Immunoconjugated Magnetic Graphene for Exosome Capture in SARS-CoV-2 Pseudovirus-Infected Cells

Graphene-based nanomaterials exhibit exceptional physicochemical properties that facilitate a range of diverse biomedical applications, including liquid biopsy. In this study, graphene-based magnetic units, termed MAGU (MAGnetic Units), were specifically engineered for the selective isolation of exosomes. Total extracellular vesicles were first enriched using ultracentrifugation, followed by immunomagnetic capture of CD9+ exosomes. MAGU functionalized with anti-CD9 antibody (MAGU-anti-CD9) efficiently recovered a CD9-positive exosome subpopulation expressing canonical markers ALIX, CD147, TSG101, and Flotillin-1, thereby confirming selective isolation performance. To investigate viral associated signaling, 293T cells were transduced with SARS-CoV-2 spike pseudovirus. This pseudovirus was engineered to express the SARS-CoV-2 spike protein, enabling simulation of viral entry and assessment of potential alterations in the exosomal profile induced by viral binding.
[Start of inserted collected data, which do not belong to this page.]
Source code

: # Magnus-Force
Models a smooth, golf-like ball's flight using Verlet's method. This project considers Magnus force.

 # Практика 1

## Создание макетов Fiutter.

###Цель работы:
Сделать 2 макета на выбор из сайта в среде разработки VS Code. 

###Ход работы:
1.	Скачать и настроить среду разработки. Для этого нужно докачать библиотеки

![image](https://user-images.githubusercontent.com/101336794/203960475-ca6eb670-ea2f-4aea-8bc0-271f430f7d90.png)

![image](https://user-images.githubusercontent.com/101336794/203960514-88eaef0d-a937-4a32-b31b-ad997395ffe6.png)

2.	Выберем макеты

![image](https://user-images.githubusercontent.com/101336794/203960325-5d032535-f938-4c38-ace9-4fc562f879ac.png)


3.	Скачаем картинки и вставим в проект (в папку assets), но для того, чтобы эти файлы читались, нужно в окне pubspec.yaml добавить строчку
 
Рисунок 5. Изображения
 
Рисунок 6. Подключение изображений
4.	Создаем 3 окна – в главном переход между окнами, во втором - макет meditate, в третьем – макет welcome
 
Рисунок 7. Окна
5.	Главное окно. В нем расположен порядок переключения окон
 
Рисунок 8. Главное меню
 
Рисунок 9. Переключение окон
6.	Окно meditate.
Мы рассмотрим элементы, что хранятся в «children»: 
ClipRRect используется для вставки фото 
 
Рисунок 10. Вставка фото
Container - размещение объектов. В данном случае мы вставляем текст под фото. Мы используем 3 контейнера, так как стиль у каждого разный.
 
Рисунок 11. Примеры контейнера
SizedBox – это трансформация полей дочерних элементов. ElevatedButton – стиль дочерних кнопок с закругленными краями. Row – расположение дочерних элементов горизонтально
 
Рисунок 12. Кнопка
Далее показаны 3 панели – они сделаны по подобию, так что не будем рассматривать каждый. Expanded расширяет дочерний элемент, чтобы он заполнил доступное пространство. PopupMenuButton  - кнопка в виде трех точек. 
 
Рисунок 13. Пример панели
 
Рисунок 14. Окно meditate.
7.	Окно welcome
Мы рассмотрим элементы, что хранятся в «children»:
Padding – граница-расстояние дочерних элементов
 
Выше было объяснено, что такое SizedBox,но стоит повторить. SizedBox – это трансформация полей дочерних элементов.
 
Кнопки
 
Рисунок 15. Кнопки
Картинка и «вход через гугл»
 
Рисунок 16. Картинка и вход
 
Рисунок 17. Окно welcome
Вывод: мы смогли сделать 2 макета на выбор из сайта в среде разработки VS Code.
Exosomes released by pseudovirus-transduced 293T cells were analyzed and compared to those from non-transduced controls. The MAGU-anti-CD9 complex selectively isolated a defined subset of CD9-positive vesicles enriched in the multifunctional transmembrane glycoprotein CD147, which has been proposed as a cofactor in SARS-CoV-2 entry. Comprehensive molecular profiling of selectively captured exosome subpopulations is expected to further support the application of MAGU technology in virus-host interaction research and liquid-biopsy-based diagnostics.